Roanoke Times Copyright (c) 1995, Landmark Communications, Inc. DATE: SATURDAY, October 30, 1993 TAG: 9310300152 SECTION: SPORTS PAGE: B1 EDITION: STATE SOURCE: Associated Press DATELINE: ST. PETERSBURG, RUSSIA LENGTH: Medium
Turner, in Russia with his wife, actress Jane Fonda, to promote next summer's Games at St. Petersburg, said they offer a "psychic value" that can't be measured on a business ledger. And besides, they're fun.
"This gives me an opportunity to be around the jocks, shake a few hands, that sort of thing," Turner said. "If I go to the Olympics, I'm sitting up a hundred rows back with everybody else. At the Goodwill Games, I've got seats in the front row."

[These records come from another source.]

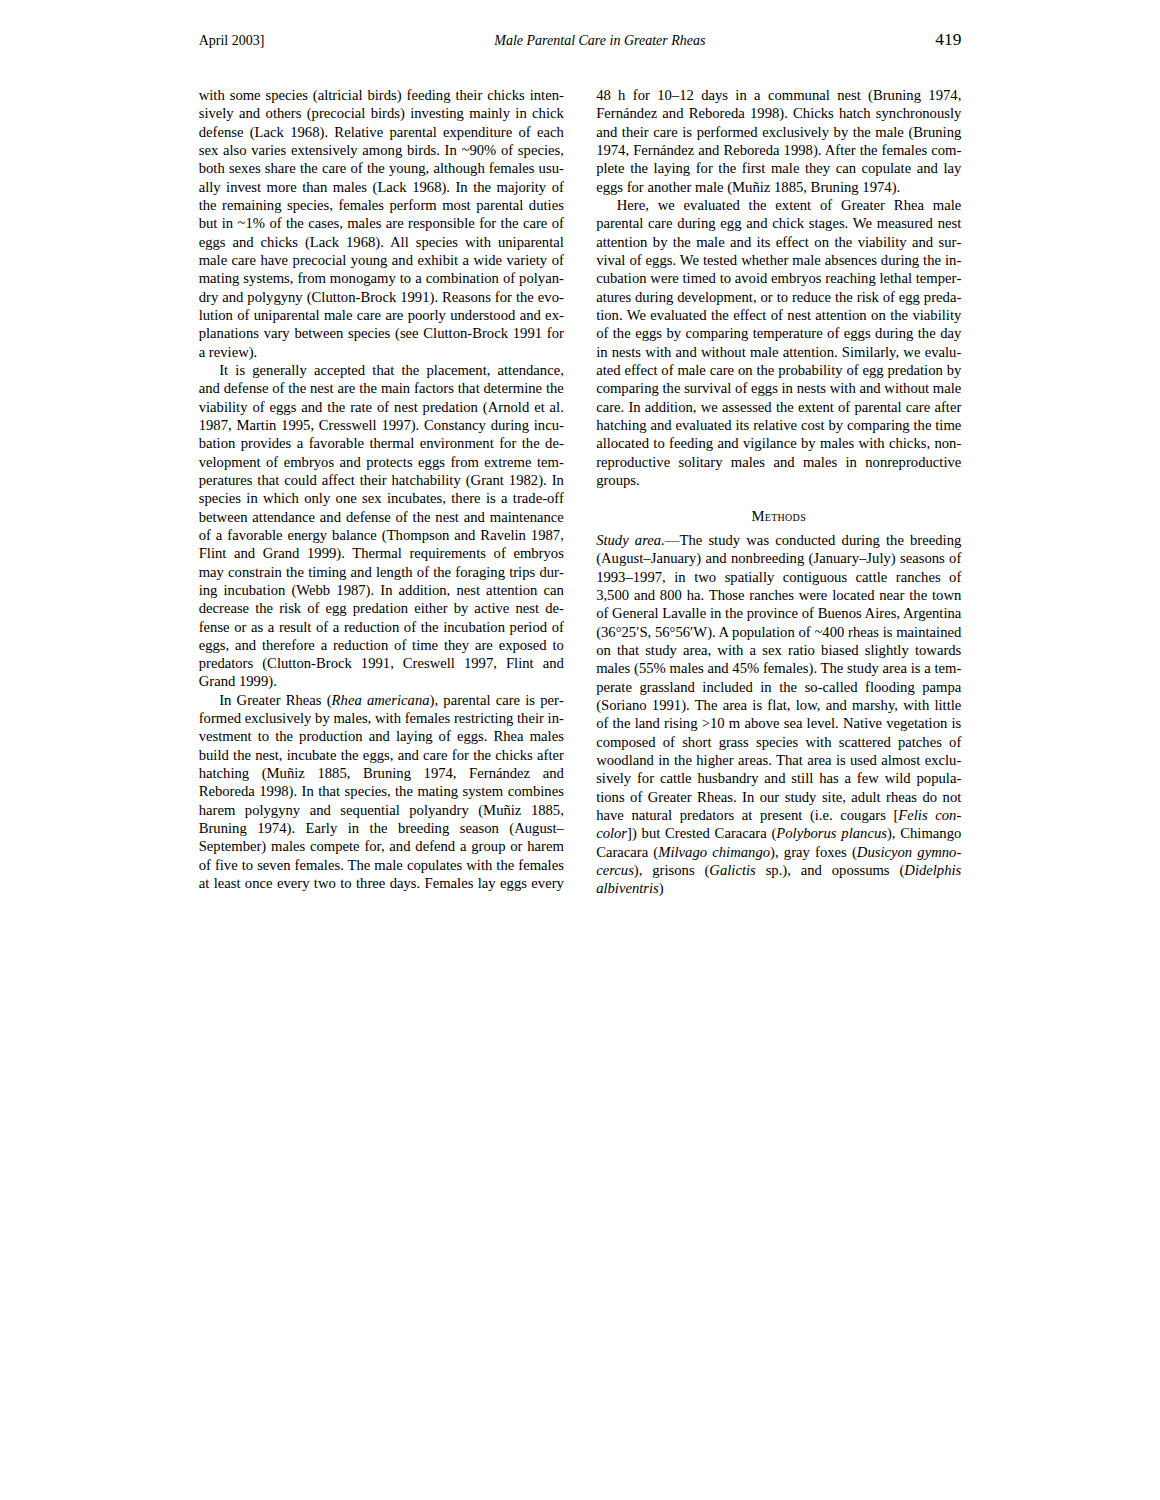April 2003] Male Parental Care in Greater Rheas 419
with some species (altricial birds) feeding their chicks intensively and others (precocial birds) investing mainly in chick defense (Lack 1968). Relative parental expenditure of each sex also varies extensively among birds. In ~90% of species, both sexes share the care of the young, although females usually invest more than males (Lack 1968). In the majority of the remaining species, females perform most parental duties but in ~1% of the cases, males are responsible for the care of eggs and chicks (Lack 1968). All species with uniparental male care have precocial young and exhibit a wide variety of mating systems, from monogamy to a combination of polyandry and polygyny (Clutton-Brock 1991). Reasons for the evolution of uniparental male care are poorly understood and explanations vary between species (see Clutton-Brock 1991 for a review).
It is generally accepted that the placement, attendance, and defense of the nest are the main factors that determine the viability of eggs and the rate of nest predation (Arnold et al. 1987, Martin 1995, Cresswell 1997). Constancy during incubation provides a favorable thermal environment for the development of embryos and protects eggs from extreme temperatures that could affect their hatchability (Grant 1982). In species in which only one sex incubates, there is a trade-off between attendance and defense of the nest and maintenance of a favorable energy balance (Thompson and Ravelin 1987, Flint and Grand 1999). Thermal requirements of embryos may constrain the timing and length of the foraging trips during incubation (Webb 1987). In addition, nest attention can decrease the risk of egg predation either by active nest defense or as a result of a reduction of the incubation period of eggs, and therefore a reduction of time they are exposed to predators (Clutton-Brock 1991, Creswell 1997, Flint and Grand 1999).
In Greater Rheas (Rhea americana), parental care is performed exclusively by males, with females restricting their investment to the production and laying of eggs. Rhea males build the nest, incubate the eggs, and care for the chicks after hatching (Muñiz 1885, Bruning 1974, Fernández and Reboreda 1998). In that species, the mating system combines harem polygyny and sequential polyandry (Muñiz 1885, Bruning 1974). Early in the breeding season (August–September) males compete for, and defend a group or harem of five to seven females. The male copulates with the females at least once every two to three days. Females lay eggs every 48 h for 10–12 days in a communal nest (Bruning 1974, Fernández and Reboreda 1998). Chicks hatch synchronously and their care is performed exclusively by the male (Bruning 1974, Fernández and Reboreda 1998). After the females complete the laying for the first male they can copulate and lay eggs for another male (Muñiz 1885, Bruning 1974).
Here, we evaluated the extent of Greater Rhea male parental care during egg and chick stages. We measured nest attention by the male and its effect on the viability and survival of eggs. We tested whether male absences during the incubation were timed to avoid embryos reaching lethal temperatures during development, or to reduce the risk of egg predation. We evaluated the effect of nest attention on the viability of the eggs by comparing temperature of eggs during the day in nests with and without male attention. Similarly, we evaluated effect of male care on the probability of egg predation by comparing the survival of eggs in nests with and without male care. In addition, we assessed the extent of parental care after hatching and evaluated its relative cost by comparing the time allocated to feeding and vigilance by males with chicks, nonreproductive solitary males and males in nonreproductive groups.
Methods
Study area.—The study was conducted during the breeding (August–January) and nonbreeding (January–July) seasons of 1993–1997, in two spatially contiguous cattle ranches of 3,500 and 800 ha. Those ranches were located near the town of General Lavalle in the province of Buenos Aires, Argentina (36°25′S, 56°56′W). A population of ~400 rheas is maintained on that study area, with a sex ratio biased slightly towards males (55% males and 45% females). The study area is a temperate grassland included in the so-called flooding pampa (Soriano 1991). The area is flat, low, and marshy, with little of the land rising >10 m above sea level. Native vegetation is composed of short grass species with scattered patches of woodland in the higher areas. That area is used almost exclusively for cattle husbandry and still has a few wild populations of Greater Rheas. In our study site, adult rheas do not have natural predators at present (i.e. cougars [Felis concolor]) but Crested Caracara (Polyborus plancus), Chimango Caracara (Milvago chimango), gray foxes (Dusicyon gymnocercus), grisons (Galictis sp.), and opossums (Didelphis albiventris)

The third Goodwill Games will be held from July 23-Aug. 7. About 2,000 athletes from more than 50 countries will participate in the Olympic-style event. New York will host the 1998 Games.
Turner created the first Games in 1986 during a low-point in the Cold War. The United States had boycotted the 1980 Olympics at Moscow and the Soviets retaliated by boycotting the Los Angeles Olympics in 1984.
"The original, most important part of the Games, was to get the U.S. and the Soviet sports teams playing again after the double boycott," he said. "It didn't look like it was ever going to get broken and the Cold War got worse and worse."
The first Goodwill Games were held at Moscow in 1986. The second Games were in 1990 at Seattle. Next year's Games will be the first major international games in post-Soviet Russia.
The first two Goodwill Games lost an estimated $50 million-$60 million between them, Games president Jack Kelly said. He expressed hope that next year's Games would break even.
But Turner, chairman of Cable News Network's parent company, Turner Broadcasting System, Inc., was taking a broader view.
"So far the Games have lost money," he said. "It's very hard when you're in the media business, or in any kind of show business, to know [about losses]. Sometimes you get a lot of psychic value out of doing something that doesn't show in the bottom line when that individual project is looked at.
"It's very difficult. Even I can't tell whether or not the Games have been good for us business-wise. Maybe they haven't been. But they haven't hurt us. They've helped us some."
The Games allow athletes to compete in a major international event in the years between Summer Olympics. Turner said athletes remain enthusiastic about the Games - even if Turner Broadcasting shareholders worried about the losses aren't.
Several top athletes have promised to compete next year. They include U.S. track stars Carl Lewis and Jackie Joyner-Kersee, British world champion hurdlers Colin Jackson and Sally Gunnell, and Russia's Olympic gold medal swimmer, Alexander Popov.